In den mehr als vier Jahrzenten im Dienst der Verwaltung hat Walter Hermes einiges erlebt. So zum Beispiel die Umstellung der Verwaltungsarbeit auf Computer im Jahr 1987, als er Sachbearbeiter im damaligen Amt für Statistik, Wahlen und Meldewesen war. „Bis dahin haben wir alles auf Karteikarten geschrieben“, erinnert sich Hermes an ein Prozedere, das heute nur noch schwer vorstellbar ist. 
„Hochemotional“ wurde es für ihn 1989. Nach der Grenzöffnung zum Westen kamen die ersten Bürger*innen aus der ehemaligen DDR nach Paderborn und beantragten im Amt für Wahlen und Meldewesen, dessen stellvertretender Leiter Hermes zu dem Zeitpunkt war, einen Bundespersonalausweis mit Wohnsitz Paderborn.
Zu einer besonders großen Herausforderung wurden für Walter Hermes seine ersten Jahre als Leiter des heutigen Amtes für Finanzen.
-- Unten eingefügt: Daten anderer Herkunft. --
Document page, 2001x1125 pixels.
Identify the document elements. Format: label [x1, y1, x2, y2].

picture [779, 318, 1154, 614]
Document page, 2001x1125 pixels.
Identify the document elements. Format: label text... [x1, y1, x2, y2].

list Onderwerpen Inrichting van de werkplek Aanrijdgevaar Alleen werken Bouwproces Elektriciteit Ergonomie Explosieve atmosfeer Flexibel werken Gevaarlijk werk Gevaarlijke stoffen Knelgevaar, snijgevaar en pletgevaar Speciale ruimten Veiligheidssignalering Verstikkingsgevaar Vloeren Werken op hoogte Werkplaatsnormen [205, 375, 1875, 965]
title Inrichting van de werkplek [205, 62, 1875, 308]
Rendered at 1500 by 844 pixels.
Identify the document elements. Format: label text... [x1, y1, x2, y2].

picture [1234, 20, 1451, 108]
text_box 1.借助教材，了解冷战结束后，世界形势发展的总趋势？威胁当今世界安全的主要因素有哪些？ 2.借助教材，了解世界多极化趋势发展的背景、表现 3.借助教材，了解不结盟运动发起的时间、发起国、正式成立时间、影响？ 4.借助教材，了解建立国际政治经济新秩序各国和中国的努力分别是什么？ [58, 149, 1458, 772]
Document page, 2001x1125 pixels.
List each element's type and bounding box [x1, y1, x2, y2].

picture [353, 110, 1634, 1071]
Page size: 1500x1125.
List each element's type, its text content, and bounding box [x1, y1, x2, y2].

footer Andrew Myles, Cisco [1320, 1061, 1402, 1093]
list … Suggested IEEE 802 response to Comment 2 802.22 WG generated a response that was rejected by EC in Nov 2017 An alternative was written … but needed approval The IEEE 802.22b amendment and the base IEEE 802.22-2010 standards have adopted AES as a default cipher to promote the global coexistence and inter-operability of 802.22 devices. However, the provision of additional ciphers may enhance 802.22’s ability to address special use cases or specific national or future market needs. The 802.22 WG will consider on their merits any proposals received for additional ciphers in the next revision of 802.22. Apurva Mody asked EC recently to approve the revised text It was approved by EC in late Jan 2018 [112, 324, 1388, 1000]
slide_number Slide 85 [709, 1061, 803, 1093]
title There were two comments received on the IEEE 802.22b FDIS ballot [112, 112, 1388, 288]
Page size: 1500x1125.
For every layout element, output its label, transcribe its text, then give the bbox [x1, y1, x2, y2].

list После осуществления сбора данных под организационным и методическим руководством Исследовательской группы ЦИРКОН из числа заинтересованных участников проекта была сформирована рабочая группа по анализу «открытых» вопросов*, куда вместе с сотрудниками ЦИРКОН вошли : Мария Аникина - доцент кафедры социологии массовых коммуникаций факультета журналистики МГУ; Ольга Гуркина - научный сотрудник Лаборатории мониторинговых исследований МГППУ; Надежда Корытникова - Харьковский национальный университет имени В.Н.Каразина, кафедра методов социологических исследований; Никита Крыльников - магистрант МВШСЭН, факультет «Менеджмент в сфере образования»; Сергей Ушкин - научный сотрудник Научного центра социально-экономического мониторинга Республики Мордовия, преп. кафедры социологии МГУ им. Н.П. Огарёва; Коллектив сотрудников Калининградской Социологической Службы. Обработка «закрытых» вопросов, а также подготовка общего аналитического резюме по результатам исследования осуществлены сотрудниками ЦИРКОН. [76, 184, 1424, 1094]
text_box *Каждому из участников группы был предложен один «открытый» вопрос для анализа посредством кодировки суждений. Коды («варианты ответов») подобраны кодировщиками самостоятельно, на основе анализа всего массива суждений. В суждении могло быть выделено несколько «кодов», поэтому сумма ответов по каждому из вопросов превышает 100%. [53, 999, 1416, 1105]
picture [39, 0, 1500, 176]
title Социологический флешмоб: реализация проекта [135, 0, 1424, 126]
Als er 2010 dorthin wechselte, hatte auch die Stadt Paderborn mit den Auswirkungen der Finanzkrise zu kämpfen. So sehr, dass gemeinsam mit der Kölner Wirtschaftsberatungsgesellschaft Rödl & Partner Konsolidierungsvorschläge für den Haushalt erarbeitet wurden. „Das war ein Wahnsinnspaket, was dem Rat schließlich zur Entscheidung vorgelegt worden ist“, sagt Hermes, der in den letzten Jahren neben dem Haushalt mit seinem Team insbesondere die Themen „Fast Close“, „Konzernabschluss“, „Vertragsmanagement“, „tax compliance“ sowie die finanztechnischen Herausforderungen rund um das Thema Corona im Fokus hatte. Die Verabschiedung des Haushaltes für 2022 war für ihn die letzte große Aufgabe. „Nun hinterlasse ich ein super Team, das mit Thomas Mönikes einen tollen Amtsleiter bekommt.“

Und was hat Walter Hermes für seinen ersten Tag im Ruhestand geplant? Ganz einfach: Nichtstun. Er ist sich sicher: „Ich werde es genießen, nicht mehr durch die Uhr verplant zu sein. Ich werde neue Freiräume haben und versuchen, diese mit schönen Dingen zu füllen.“
Mehr Zeit mit der Familie verbringen und eine Reise nach Mallorca im Frühling sind dabei sicher nur der Anfang.